|Matthew Henry's Concise Commentary|
1:6-13 The earth was emptiness, but by a word spoken, it became full of God's riches, and his they are still. Though the use of them is allowed to man, they are from God, and to his service and honour they must be used. The earth, at his command, brings forth grass, herbs, and fruits. God must have the glory of all the benefit we receive from the produce of the earth. If we have, through grace, an interest in Him who is the Fountain, we may rejoice in him when the streams of temporal mercies are dried up.
Verse 13. - And the evening and the morning were the third day. For exposition vid. ver. 5. Has modern geological research any trace of this third day s vegetation? The late Hugh Miller identified the long-continued epoch of profuse vegetation, since then unparalleled in rapidity and luxuriance, which deposited the coal-measures of the carboniferous system, with the latter half of this Mosaic day. Dana, Dawson, and others, rejecting this conclusion of the eminent geologist on the ground that the underlying Devonian, Silurian, and Cambrian systems yield abundant fossiliferous remains of aquatic life, infer that the third day's vegetation is to be sought for among the "unresolved schists" of the Azoic period. The metamorphic rocks, it is true, have not as yet yielded any absolutely certain traces of vegetable life; and. indeed, it is an open question, among geologists whether any of the earliest formed metamorphic rocks now remain (cf. Green's 'Geology,' p. 308); but still it is susceptible of almost perfect demonstration that plants preceded animals upon the earth.
1. Among the hypozoic strata of this early period limestone rocks and graphite have been discovered, both of these being of organic origin.
2. In the process of cooling the earth must have been fitted for vegetable life a long time before animals could have existed.
3. As the luxuriant vegetation of the coal period prepared the way for the subsequent introduction of animal life by ridding the atmosphere of carbonic acid, so by the presence of plants must the ocean have been fitted to be the abode of aquatic life.
4. Vegetation, being directly, or mediately, the food of animals, must have had a previous existence. On these grounds Professor Dana concludes that the latter part of the Azoic age of geology corresponds with the latter half of the third creative day. In the Creation Series of Chaldean tablets are two fragments, which George Smith conjectures have a reference to the first part of the third day's work. The one is -
1. When the foundation of the ground of rock (thou didst make)

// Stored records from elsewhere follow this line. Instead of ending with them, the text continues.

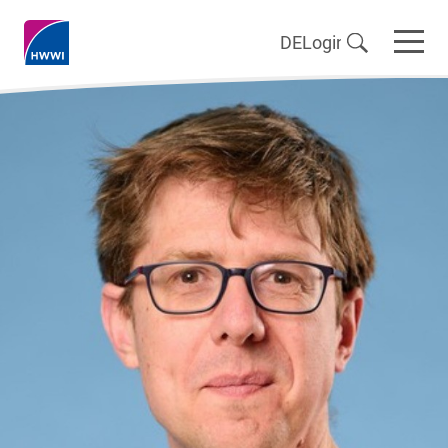
DE
Login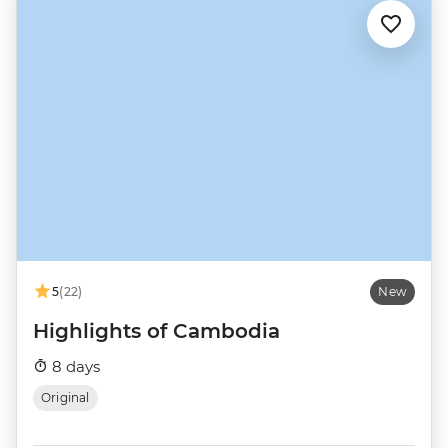
5
(22)
New
Highlights of Cambodia
8 days
Original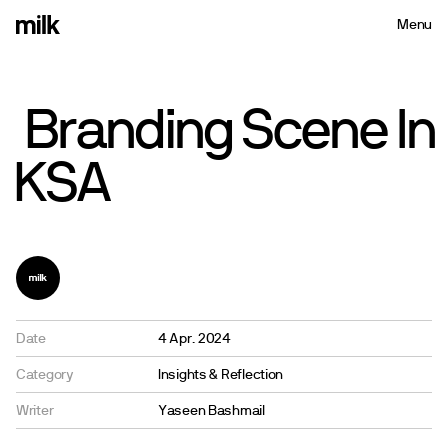
Menu
Close
Branding
Scene
In
KSA
Date
4 Apr. 2024
Category
Insights & Reflection
Writer
Yaseen Bashmail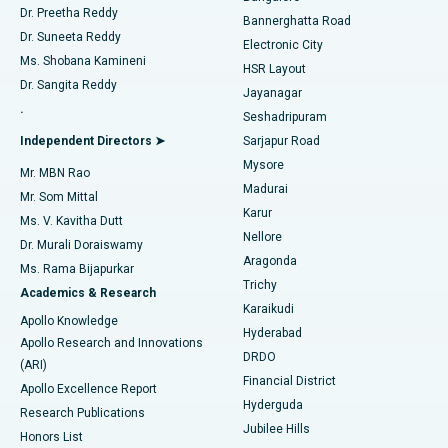
Dr. Preetha Reddy
Catheter Ablation
Best Hospital in Sector-26, Noida
Bannerghatta Road
Dr. Suneeta Reddy
Electronic City
Find Gynecologist
ACL Reconstruction Surgery
Best Hospital in Gandhinagar, Ahmedabad
Ms. Shobana Kamineni
HSR Layout
Dr. Sangita Reddy
Jayanagar
Reverse Shoulder Replacement
Best Hospital in Aragonda, Andhra Pradesh
.
Seshadripuram
Find General Physician
Endometrial Ablation
Best Hospital in Bannerghatta Road, Bangalore
Independent Directors ➤
Sarjapur Road
Mysore
Mr. MBN Rao
Uterine Artery Embolization
Best Hospital in Unit-15, Bhubaneswar
Madurai
Mr. Som Mittal
Find Psychologist
Karur
Ovarian Cystectomy
Best Hospital in Seepat Road, Bilaspur
Ms. V. Kavitha Dutt
Nellore
Dr. Murali Doraiswamy
Breast Cancer Surgery
Best Hospital in Ellisbridge, Ahmedabad
Aragonda
Ms. Rama Bijapurkar
Find General Surgeon
Trichy
Academics & Research
Brachytherapy
Best Hospital in New Delhi
Karaikudi
Apollo Knowledge
Hyderabad
Colonoscopy
Best Hospital in DRDO, Hyderabad
Apollo Research and Innovations
DRDO
(ARI)
Polypectomy
Best Hospital in G S Road, Guwahati
Financial District
Apollo Excellence Report
Hyderguda
Research Publications
Deep Brain Stimulation
Best Hospital in Hyderguda, Hyderabad
Jubilee Hills
Honors List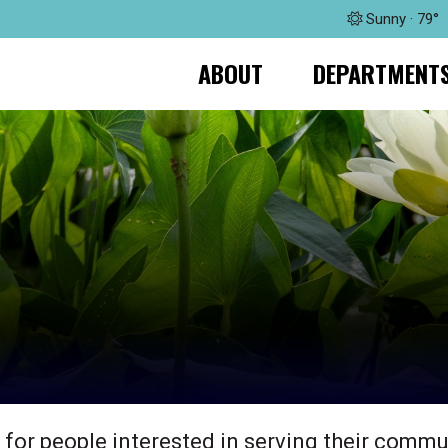
Sunny · 79°
ABOUT
DEPARTMENT
 for people interested in serving their commu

2. The foundation of the ground thou didst call...
3. Thou didst beautify the heaven...
4. To the face of the heaven...
5. Thou didst give... The other, which is much more mutilated and obscure, describes the god Sat (or Assur) as saying -
7. Above the sea which is the sea of...
8. In front of the esara (firmament) which I have made.
9. Below the place I strengthen it
10. Let there be made also e-lu (earth?) for the dwelling of [man?] ('Chaldean Genesis,' p. 68. )
Gill's Exposition of the Entire Bible
And the evening and the morning were the third day. The space of twenty four hours ran out, and were measured, either by the rotation of the body of light and heat around the earth, or of the earth upon its axis: and this was according to Capellus the twentieth day of April, and, according to Bishop Usher, the twenty fifth of October; though those who suppose the world was created in autumn make the first day to be the first of September, and so this must be the third of that month; the Jews are divided about the season of the creation; some say Nisan or March, others Tisri or September (g).
(g) Vid. T. Bab. Roshhashanah, fol. 11. 1.
Wesley's Notes on the Bible
1:9-13 The third day's work is related in these verse s; the forming the sea and the dry land, and making the earth fruitful. Hitherto the power of the Creator had been employed about the upper part of the visible world; now he descends to this lower world, designed for the children of men, both for their habitation, and their maintenance. And here we have an account of the fitting of it for both; the building of their house, and the spreading of their table. Observe,
1. How the earth was prepared to be a habitation for man by the gathering of the waters together, and making the dry land appear. Thus, instead of that confusion which was, when earth and water were mixed in one great mass; now there is order, by such a separation as rendered them both useful.
(1.) The waters which covered the earth were ordered to retire, and to gather into one place, viz. those hollows which were fitted for their reception. The waters thus lodged in their proper place, he called Seas; for though they are many, in distant regions, yet either above ground or under ground, they have communication with each other, and so they are one, and the common receptacle of waters, into which all the rivers run.
(2.) The dry land was made to appear, and emerge out of the waters, and was called Earth. Observe,
2. How the earth was furnished for the support of man, Ge 1:11,12. Present provision was made, by the immediate products of the earth, which, in obedience to God's command, was no sooner made but it became fruitful. Provision was likewise made for time to come, by the perpetuating of the several species of vegetables, every one having its seed in itself after its kind, that during the continuance of man upon the earth, food might be fetched out of the earth, for his use and benefit.